Auditing of economic statements is often performed by audit firms based mostly on the engagement that request by the entity. The entity needs its monetary statements audited yearly sometime based mostly on the law or typically primarily based on their own requirements.
A big company is often required by law and small business with low turnover and staffs is generally exempted from the audit. This is to reduce prices because the professional price like the audit payment is normally high.
There are a lot of customers of the audited report and financial statements. These including employees, administration’s team, the board of directors, shareholders, customers, suppliers, banks, creditors and authorities writerity.
Audit of monetary statements has a whole lot of advantages and limitation of auditing to the entity, here they’re:
Limitation of auditing:
The advancedity of enterprise and system may someday limited auditor from acquiring the finished view on entity critical internal controls. Auditors is probably not able to carry out the proper risk assessment.
Administration intention and override controls are typically couldn’t detect by auditors. For example, inner management is reliable only if folks working within the entity follow and have the precise to execute their roles. Nonetheless, if administration overrides the management, auditors might not be able to detect the fraud risks or errors.
Materiality based mostly is what auditor makes use of to carry out its assessment and sampling. That means some sensitive fraud risks with the insignificant amounts that probably out of auditor scope couldn’t be detected by auditors.
Fraud detection shouldn’t be an auditor’s responsibility.
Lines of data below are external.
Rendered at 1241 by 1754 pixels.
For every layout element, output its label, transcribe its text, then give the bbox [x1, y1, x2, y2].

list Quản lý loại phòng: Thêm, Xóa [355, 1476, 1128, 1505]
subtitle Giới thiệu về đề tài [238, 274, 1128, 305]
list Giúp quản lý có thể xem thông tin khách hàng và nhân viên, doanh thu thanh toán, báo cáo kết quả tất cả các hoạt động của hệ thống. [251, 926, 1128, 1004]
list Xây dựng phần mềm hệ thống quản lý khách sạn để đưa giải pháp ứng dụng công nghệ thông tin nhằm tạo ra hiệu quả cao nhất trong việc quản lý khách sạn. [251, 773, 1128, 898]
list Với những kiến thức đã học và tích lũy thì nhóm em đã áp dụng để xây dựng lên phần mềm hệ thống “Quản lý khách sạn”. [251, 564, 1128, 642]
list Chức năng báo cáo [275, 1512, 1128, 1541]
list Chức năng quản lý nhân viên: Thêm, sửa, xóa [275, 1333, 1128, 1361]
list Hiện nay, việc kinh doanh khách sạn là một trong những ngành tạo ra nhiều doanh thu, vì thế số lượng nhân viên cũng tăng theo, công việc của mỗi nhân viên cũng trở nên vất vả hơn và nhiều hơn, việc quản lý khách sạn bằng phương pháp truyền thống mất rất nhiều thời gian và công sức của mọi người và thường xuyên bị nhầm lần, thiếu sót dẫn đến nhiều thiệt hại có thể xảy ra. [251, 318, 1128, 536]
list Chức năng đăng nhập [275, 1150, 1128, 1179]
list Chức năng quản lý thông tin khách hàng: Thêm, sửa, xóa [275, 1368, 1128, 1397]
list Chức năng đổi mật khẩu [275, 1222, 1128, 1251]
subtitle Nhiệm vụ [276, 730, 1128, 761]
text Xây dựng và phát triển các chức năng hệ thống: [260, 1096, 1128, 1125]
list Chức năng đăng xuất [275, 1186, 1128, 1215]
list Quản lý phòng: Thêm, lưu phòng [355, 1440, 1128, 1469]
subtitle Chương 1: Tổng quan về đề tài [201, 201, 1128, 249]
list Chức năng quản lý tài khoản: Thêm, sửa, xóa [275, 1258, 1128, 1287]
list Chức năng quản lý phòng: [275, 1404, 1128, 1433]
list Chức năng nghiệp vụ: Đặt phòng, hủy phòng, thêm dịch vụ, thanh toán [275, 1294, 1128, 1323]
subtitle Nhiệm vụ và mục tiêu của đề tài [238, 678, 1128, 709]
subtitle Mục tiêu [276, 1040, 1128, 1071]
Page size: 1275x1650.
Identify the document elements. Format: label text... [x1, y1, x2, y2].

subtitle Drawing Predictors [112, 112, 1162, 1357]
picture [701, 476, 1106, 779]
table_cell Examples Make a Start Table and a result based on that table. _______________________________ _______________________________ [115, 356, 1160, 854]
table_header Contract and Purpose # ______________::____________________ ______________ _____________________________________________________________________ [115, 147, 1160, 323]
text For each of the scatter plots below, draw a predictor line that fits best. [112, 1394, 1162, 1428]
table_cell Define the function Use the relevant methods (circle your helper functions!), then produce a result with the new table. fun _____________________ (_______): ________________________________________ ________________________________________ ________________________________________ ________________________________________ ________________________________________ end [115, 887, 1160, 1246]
This is what stated within the audit engagement and audit standards. This generally different from the entity’s management expectations. Auditors ought to perform fraud risks evaluation, however the fraud risk detection and prevention will not be their main responsibility in the audit engagement. Public and management think fraud detection is the auditor’s responsibility.
Auditors will conclude that there aren’t any material misstatements found if, after their testing, they discovered nothing materially misstated. Nonetheless, the conclusion right here is predicated on their sampling. Audit sampling may not cover the material errors or fraud, particularly auditors who lead or carry out the critical risk areas wouldn’t have enough skunwell and experience.
Time constraints can have an effect on the quality of audit works and reports. This occurs when auditors have a lot of shoppers readily available at the identical time, and they could not handle their tasks that the quality that had set.
Auditor’s qualification is essential for the quality of the audit report. Some auditors have sufficient expertise not only in auditing skills but in addition in the trade that they are auditing. Nevertheless, a few of them don’t. Poor auditor’s qualifications will lead to poor quality of audit reports.
Scope of the audit is cover only the monetary statements over the interval that they are auditing; nonetheless, the fraud may occur in others interval outside the scope.
Independence and battle of curiosity of audit crew members can enhance the risks of poor audit quality and audit reports. If the battle of interest isn’t minimized to the settle forable degree as required by ISA 500, then the audit report won’t be delivered on the quality that it ought to be.
Advantages of auditing:
Quality of monetary info is essential for key stakeholders like buyers, bankers, BoD, as well as the management team. Audit of economic statements may ensure that the quality of financial information that flows to those group of individuals are true and fair. And the key determination that they make through the use of audited financial information can be in the very best opinion.
Compliance with the law of country or territory that the entity is working in is very important. Have their monetary statements audit annually by qualified auditors and then submit to relevance authorities body might help the entity comply with statutory audit requirement. And avoid any penalty that might significantly affect the entity.
The auditor will assist shareholders to evaluate the monetary statements on their behalf. This might reduce the shareholder’s double on the management team. Auditors have higher skills than shareholders in this area.
The audit of monetary statements may help improve management’s integrity, particularly when the result of the audit proves that the financial statements are true and fair view.
Auditors have expertise in each inner control and financial reporting. Have an auditor audit on an entity’s financial data might help the administration staff to access the expertise this hold by the audit firm.
Improve internal controls: auditors could help to assessment the accounting system, procedure, people, and process of the entity. It is going to help the entity to improve its key internal management that would minimize fraud risks and errors.
Protects Fraud and Error may administration could not detect.
Trust from other organizations: Creditors, banks, and authorities writerity.